Sarebbe oggi possibile organizzare in maniera differente le 11 funzioni fondamentali attribuite (spesso solo sulla carta per impossibilità pratica di esercitarle) agli 8.000 Comuni, e il non minore numero di attività spesso esercitate dagli stessi in settori complementari (dalle biblioteche pubbliche ai canili ai cimiteri). Sarebbe possibile organizzare le une e le altre su una logica di condivisione della struttura professionale di servizio, anche nel mantenimento di un numero di deleghe politiche tendente all’attuale. Sarebbe possibile, valorizzando i principi (vigenti, ma di fatto pochissimo utilizzati) della differenziazione dell’adeguatezza, utilizzare le Province, sopravvissute al referendum e governate oggi, secondo le norme, dagli stessi Sindaci responsabili del funzionamento dei Comuni, come un secondo livello di efficienza scalare per lo svolgimento di quelle funzioni e di quelle attività che anche nelle aggregazioni possibili dei Comuni restino di difficile svolgimento.

Sarebbe possibile, per ridurre tutto quanto sopra ad uno slogan, passare da 8.000 Comuni a 1.000 comunità territoriali dotate di vera potenzialità di governance, ma soltanto attraverso un largo utilizzo della leva tecnologica, per ripensare organizzazione, processi, prodotti amministrativi.

Sarebbe possibile, ma non è ancora accaduto per la mancanza di una costosa, ma indispensabile opera di “messa a terra” delle potenzialità delle tecnologie sul territorio.

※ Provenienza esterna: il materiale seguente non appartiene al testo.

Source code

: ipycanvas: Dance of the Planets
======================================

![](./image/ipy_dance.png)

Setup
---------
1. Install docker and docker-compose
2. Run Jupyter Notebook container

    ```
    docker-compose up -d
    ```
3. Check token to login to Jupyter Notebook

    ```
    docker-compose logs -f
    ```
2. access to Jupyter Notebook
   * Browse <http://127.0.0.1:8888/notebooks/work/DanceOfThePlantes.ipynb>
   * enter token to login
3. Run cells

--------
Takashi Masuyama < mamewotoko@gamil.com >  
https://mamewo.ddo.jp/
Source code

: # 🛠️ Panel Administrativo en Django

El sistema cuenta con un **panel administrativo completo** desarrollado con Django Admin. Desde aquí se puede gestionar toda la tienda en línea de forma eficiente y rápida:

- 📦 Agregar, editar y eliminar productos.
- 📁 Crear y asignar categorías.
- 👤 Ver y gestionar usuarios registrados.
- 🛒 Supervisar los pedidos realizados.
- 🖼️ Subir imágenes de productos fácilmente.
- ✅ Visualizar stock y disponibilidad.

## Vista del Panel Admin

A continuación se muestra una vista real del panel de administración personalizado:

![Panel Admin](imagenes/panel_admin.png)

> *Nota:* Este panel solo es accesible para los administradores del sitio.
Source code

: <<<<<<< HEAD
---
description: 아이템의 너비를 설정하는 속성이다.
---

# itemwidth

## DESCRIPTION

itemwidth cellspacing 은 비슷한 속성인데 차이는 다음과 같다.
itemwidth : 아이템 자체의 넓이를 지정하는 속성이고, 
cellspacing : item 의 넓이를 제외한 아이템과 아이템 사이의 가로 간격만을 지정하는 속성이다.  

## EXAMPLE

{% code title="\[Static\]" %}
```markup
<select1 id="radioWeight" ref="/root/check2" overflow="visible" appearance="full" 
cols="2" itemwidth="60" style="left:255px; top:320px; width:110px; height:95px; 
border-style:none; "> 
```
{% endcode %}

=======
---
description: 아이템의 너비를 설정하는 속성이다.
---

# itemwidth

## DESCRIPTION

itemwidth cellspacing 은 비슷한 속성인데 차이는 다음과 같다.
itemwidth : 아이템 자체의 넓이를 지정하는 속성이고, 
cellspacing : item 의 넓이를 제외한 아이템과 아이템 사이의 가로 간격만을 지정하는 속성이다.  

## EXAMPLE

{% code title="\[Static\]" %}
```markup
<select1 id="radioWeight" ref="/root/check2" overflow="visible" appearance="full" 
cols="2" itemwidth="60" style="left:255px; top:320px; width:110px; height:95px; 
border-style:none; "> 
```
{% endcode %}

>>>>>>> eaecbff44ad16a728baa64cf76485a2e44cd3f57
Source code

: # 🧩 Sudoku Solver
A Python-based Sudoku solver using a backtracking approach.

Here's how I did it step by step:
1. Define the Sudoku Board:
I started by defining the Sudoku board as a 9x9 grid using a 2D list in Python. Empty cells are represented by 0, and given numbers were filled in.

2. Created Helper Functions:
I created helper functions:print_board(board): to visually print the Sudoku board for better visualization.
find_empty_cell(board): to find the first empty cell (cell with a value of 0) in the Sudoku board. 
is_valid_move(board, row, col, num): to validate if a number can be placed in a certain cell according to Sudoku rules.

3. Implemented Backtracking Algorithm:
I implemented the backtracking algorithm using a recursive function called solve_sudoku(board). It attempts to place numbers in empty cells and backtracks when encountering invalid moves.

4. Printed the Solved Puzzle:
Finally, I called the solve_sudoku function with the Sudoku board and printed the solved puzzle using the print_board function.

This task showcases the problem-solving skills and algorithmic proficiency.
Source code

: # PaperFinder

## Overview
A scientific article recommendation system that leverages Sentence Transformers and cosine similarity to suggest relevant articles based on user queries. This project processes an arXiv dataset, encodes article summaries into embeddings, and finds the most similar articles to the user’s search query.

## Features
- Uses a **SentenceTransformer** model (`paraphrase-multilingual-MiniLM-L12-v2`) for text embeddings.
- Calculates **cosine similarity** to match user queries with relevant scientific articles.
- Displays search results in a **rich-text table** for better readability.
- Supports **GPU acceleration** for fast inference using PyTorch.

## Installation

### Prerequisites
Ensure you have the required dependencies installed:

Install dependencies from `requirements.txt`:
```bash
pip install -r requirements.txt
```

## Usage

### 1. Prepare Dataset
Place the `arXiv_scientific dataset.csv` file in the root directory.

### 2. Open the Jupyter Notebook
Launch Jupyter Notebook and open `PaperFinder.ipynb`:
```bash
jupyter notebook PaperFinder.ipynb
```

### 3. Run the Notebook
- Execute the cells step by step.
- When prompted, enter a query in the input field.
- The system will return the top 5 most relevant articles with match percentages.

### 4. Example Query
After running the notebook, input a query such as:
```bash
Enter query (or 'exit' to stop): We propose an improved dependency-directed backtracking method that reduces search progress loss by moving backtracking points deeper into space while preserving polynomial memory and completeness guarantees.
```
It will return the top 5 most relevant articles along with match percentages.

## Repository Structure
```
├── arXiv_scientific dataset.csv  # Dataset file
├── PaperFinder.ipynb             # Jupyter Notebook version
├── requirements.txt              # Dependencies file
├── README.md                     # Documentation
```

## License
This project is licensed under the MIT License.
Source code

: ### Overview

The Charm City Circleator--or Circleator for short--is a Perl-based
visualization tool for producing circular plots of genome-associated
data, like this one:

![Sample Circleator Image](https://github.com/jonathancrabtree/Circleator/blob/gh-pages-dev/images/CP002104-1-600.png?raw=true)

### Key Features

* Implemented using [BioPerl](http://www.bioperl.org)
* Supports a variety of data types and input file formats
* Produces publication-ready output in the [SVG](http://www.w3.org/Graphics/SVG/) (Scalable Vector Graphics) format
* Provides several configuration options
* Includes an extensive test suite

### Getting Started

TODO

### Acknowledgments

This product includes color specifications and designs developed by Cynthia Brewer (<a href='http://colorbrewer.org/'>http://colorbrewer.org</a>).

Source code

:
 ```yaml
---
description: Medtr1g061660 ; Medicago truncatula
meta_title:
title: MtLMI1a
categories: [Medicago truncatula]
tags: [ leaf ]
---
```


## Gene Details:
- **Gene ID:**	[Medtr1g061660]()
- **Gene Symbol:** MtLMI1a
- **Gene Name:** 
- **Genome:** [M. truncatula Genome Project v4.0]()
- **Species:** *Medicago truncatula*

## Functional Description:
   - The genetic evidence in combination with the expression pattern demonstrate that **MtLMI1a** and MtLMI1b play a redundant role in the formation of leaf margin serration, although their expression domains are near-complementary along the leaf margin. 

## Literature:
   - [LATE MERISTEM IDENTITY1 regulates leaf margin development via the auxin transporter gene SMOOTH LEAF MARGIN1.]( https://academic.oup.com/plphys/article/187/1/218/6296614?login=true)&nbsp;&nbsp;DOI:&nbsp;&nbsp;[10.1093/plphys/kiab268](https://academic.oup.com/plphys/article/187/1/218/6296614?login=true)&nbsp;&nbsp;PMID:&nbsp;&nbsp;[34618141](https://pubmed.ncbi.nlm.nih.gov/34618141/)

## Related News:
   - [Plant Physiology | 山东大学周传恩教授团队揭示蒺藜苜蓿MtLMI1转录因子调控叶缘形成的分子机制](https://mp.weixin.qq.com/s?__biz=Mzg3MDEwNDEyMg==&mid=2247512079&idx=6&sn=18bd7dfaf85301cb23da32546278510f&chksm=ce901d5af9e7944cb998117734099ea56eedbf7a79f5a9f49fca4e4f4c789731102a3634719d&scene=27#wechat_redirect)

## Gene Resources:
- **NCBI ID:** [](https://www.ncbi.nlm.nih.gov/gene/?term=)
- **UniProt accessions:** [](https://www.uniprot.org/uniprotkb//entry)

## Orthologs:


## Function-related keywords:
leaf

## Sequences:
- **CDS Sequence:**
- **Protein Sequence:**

Sarebbe possibile, ma a tutt’oggi è mancato uno sforzo teso a mettere le tecnologie a servizio di un pervasivo sforzo di change management dell’amministrazione del territorio.

Sarebbe possibile, ma troppo spesso soluzioni uniformi dalle grandi potenzialità sono state lasciate a soluzioni di aggancio da parte degli enti territoriali minori che sono rimaste volontaristiche o episodiche.

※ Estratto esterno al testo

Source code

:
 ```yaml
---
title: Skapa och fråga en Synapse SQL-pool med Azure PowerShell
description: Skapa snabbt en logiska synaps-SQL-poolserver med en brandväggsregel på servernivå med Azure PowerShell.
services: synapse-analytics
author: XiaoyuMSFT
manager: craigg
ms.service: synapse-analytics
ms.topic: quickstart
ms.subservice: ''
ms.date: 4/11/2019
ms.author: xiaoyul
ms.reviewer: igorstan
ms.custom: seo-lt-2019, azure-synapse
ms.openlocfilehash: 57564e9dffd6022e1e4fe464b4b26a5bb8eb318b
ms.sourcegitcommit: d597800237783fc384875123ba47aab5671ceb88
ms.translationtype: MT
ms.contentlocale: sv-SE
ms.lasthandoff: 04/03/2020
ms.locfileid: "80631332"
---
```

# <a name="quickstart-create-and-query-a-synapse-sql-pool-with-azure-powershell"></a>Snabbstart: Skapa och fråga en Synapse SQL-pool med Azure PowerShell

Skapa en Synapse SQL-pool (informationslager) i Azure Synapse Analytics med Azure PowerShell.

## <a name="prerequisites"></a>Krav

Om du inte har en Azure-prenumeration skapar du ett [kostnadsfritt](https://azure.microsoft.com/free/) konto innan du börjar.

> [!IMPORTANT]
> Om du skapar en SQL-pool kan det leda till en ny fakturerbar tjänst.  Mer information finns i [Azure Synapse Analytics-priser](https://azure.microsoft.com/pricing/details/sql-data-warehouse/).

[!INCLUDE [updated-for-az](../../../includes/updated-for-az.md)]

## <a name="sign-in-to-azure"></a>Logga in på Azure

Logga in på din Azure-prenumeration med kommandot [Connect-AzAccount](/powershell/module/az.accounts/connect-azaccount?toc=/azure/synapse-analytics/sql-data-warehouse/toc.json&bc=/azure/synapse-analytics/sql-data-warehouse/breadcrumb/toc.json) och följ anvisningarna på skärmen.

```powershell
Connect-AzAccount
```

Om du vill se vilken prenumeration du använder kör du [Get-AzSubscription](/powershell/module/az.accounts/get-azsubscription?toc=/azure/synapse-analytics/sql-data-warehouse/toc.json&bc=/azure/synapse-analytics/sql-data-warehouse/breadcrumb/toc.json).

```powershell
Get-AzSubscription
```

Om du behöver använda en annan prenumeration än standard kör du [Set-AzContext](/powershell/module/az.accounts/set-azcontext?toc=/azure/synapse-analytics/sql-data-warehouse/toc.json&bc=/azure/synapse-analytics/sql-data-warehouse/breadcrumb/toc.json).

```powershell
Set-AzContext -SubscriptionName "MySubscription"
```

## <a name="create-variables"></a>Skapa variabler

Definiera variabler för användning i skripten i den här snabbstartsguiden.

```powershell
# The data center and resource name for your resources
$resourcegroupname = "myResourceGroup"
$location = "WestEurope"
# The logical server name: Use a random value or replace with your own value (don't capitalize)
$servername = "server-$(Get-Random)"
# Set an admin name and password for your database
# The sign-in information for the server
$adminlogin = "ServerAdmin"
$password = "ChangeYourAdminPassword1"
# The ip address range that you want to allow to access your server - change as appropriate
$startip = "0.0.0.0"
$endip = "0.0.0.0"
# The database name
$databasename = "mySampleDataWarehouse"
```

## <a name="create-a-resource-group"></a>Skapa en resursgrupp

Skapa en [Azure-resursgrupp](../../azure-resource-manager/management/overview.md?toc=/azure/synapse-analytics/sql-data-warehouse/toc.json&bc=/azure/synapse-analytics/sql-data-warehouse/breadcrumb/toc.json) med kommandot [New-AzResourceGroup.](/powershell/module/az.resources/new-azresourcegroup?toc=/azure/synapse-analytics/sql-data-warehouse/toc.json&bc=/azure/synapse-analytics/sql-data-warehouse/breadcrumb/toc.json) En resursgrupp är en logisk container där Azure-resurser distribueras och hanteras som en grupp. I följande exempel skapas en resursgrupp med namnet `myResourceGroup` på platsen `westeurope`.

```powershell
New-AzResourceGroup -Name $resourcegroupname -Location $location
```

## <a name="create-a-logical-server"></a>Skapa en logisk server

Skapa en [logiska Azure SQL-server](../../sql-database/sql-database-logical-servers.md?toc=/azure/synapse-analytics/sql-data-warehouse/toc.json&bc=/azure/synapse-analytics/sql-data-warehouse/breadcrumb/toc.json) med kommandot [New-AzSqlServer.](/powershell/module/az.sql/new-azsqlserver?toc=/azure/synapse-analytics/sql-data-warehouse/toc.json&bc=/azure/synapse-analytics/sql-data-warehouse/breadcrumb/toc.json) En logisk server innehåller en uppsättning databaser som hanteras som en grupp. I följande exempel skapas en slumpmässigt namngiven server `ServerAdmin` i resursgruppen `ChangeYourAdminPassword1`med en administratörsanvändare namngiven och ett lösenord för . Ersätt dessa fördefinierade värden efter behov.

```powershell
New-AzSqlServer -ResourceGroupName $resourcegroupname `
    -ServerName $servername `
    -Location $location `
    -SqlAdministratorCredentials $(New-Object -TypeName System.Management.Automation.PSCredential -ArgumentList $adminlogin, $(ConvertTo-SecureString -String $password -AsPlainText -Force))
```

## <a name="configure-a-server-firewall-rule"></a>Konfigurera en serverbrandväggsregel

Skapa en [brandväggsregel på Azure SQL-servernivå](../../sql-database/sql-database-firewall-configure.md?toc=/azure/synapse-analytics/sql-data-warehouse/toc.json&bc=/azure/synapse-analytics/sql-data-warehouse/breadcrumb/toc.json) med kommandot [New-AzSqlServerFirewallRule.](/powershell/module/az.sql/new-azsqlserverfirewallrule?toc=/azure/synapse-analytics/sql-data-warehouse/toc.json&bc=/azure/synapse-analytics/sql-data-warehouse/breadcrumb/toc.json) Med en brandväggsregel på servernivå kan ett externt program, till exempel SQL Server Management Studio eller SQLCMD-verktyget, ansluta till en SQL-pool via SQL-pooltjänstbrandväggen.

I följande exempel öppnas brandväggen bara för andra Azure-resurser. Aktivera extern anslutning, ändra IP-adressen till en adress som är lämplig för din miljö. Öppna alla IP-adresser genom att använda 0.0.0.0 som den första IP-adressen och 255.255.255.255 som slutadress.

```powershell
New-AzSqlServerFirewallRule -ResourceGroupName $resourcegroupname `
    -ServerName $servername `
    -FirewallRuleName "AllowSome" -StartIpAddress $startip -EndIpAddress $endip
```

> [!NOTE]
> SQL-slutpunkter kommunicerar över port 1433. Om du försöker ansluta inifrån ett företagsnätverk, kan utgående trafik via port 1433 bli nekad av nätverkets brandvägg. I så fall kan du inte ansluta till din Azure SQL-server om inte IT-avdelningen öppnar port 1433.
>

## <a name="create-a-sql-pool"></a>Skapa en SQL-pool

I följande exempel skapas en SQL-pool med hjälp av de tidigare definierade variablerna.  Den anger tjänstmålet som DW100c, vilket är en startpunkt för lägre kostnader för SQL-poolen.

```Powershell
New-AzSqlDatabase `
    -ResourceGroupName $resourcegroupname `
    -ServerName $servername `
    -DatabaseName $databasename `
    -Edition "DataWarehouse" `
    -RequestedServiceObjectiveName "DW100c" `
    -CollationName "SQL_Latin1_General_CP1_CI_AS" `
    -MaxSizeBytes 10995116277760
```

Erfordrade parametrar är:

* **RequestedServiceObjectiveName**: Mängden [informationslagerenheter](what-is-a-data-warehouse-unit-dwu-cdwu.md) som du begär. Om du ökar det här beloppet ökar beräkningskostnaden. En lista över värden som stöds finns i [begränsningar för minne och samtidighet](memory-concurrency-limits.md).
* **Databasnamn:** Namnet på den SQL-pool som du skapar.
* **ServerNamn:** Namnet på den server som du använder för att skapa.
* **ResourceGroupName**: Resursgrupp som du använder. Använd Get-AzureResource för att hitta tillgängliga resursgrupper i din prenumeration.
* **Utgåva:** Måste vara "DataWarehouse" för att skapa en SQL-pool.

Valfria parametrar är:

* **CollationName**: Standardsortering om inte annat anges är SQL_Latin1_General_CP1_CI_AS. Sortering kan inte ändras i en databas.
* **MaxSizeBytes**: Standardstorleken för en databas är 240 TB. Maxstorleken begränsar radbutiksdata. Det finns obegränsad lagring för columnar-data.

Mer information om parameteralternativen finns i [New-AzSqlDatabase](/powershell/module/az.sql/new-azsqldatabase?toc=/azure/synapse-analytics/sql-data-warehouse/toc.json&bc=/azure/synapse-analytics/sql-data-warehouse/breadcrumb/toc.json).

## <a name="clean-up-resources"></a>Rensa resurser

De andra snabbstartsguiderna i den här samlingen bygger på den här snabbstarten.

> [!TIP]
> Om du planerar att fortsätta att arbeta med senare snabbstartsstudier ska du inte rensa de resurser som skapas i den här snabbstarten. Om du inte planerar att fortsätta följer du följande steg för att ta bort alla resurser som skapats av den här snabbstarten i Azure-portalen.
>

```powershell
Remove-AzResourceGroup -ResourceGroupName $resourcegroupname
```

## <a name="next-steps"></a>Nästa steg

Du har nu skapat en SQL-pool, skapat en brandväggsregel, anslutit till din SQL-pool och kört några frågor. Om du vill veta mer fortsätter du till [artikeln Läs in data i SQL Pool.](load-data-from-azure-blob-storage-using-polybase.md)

E dunque, a tutt’oggi non è accaduto abbastanza.

Se si vorrà davvero che queste 8.000 istituzioni si aggancino ai verticali del Piano nazionale; che amplino il loro sforzo per condividere anche le non poche piattaforme tecnologiche già in condivisione su importanti funzioni comunali (dal catasto alla cartella del sociale ai tributi ai processi di workflow); che (quel che più conta) nel far questo colgano una più generale occasione per usare la tecnologia a supporto di una ambiziosa e pervasiva riorganizzazione, sarà necessario integrare il Piano con alcune semplici ma indispensabili e non banali scelte operative.

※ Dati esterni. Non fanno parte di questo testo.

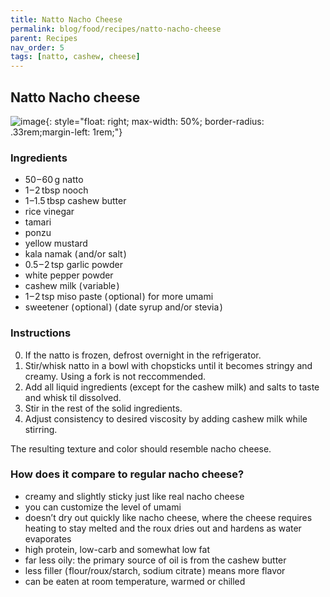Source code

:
 ```yaml
---
title: Natto Nacho Cheese
permalink: blog/food/recipes/natto-nacho-cheese
parent: Recipes
nav_order: 5
tags: [natto, cashew, cheese]
---
```


## Natto Nacho cheese

![image](https://github.com/user-attachments/assets/25ed8af1-600b-44f8-949f-1a5fcfb311e3){: style="float: right; max-width: 50%; border-radius: .33rem;margin-left: 1rem;"}

### Ingredients

- 50 – 60 g natto
- 1 – 2 tbsp nooch
- 1 –1.5 tbsp cashew butter
- rice vinegar
- tamari
- ponzu
- yellow mustard
- kala namak ( and/or salt )
- 0.5 – 2 tsp garlic powder
- white pepper powder
- cashew milk ( variable )
- 1 – 2 tsp miso paste ( optional ) for more umami
- sweetener ( optional ) ( date syrup and/or stevia )

### Instructions

0. If the natto is frozen, defrost overnight in the refrigerator.
1. Stir/whisk natto in a bowl with chopsticks until it becomes stringy and creamy. Using a fork is not reccommended.
2. Add all liquid ingredients (except for the cashew milk) and salts to taste and whisk til dissolved.
3. Stir in the rest of the solid ingredients. 
4. Adjust consistency to desired viscosity by adding cashew milk while stirring.

The resulting texture and color should resemble nacho cheese.

### How does it compare to regular nacho cheese?

- creamy and slightly sticky just like real nacho cheese
- you can customize the level of umami
- doesn’t dry out quickly like nacho cheese, where the cheese requires heating to stay melted and the roux dries out and hardens as water evaporates
- high protein, low-carb and somewhat low fat
- far less oily: the primary source of oil is from the cashew butter
- less filler ( flour/roux/starch, sodium citrate ) means more flavor
- can be eaten at room temperature, warmed or chilled


<!-- ![image](https://github.com/user-attachments/assets/9658417e-cf49-43bd-8fae-7a2c73e25605){: style="float: right; width: 50%"} -->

Occorrerà mettere a disposizione dei Comuni e delle Province, a sportello e non a bando, le risorse finanziarie indispensabili a integrare i verticali con i sistemi gestionali di cui già dispongono.

Occorrerà avere una qualche struttura che si assuma il compito di favorire la messa a terra dei sistemi nei Comuni minori, nella consapevolezza della pratica impossibilità di quasi tutti loro ad agganciare questa occasione per forza autonoma.

Occorrerà attivare dei potenziatori del sistema, siano essi aggregazioni e consorzi tra Comuni che già condividono le soluzioni tecnologiche, siano Province che nel deployment dei servizi tecnologici ai Comuni dei propri territori assumono una delle loro nuove funzioni postreferendarie.

Occorrerà sostenere un numero accettabile di vere e proprie community di innovazione che sollevino il livello medio di familiarità con le tecnologie, facciano da catalizzatori per l’adozione dei verticali nazionali, facilitino la adozione di altri tool esistenti, diffondano una cultura delle tecnologie per la riorganizzazione.

Se si riuscirà a soddisfare queste condizioni il Piano Triennale avrà risultati ben diversi dal passato. Altrimenti si amplierà il divario tra coloro che avranno la capacità e le condizioni obiettive per approfittarne e gli altri, confinati in un Ottocento amministrativo non più tollerabile.

Si tratta di una delle scommesse fondamentali del Paese. È in ballo la stessa governance del territorio, in una età che fa dei sistemi territoriali il vero traino dello sviluppo socioeconomico di ciascuna nazione.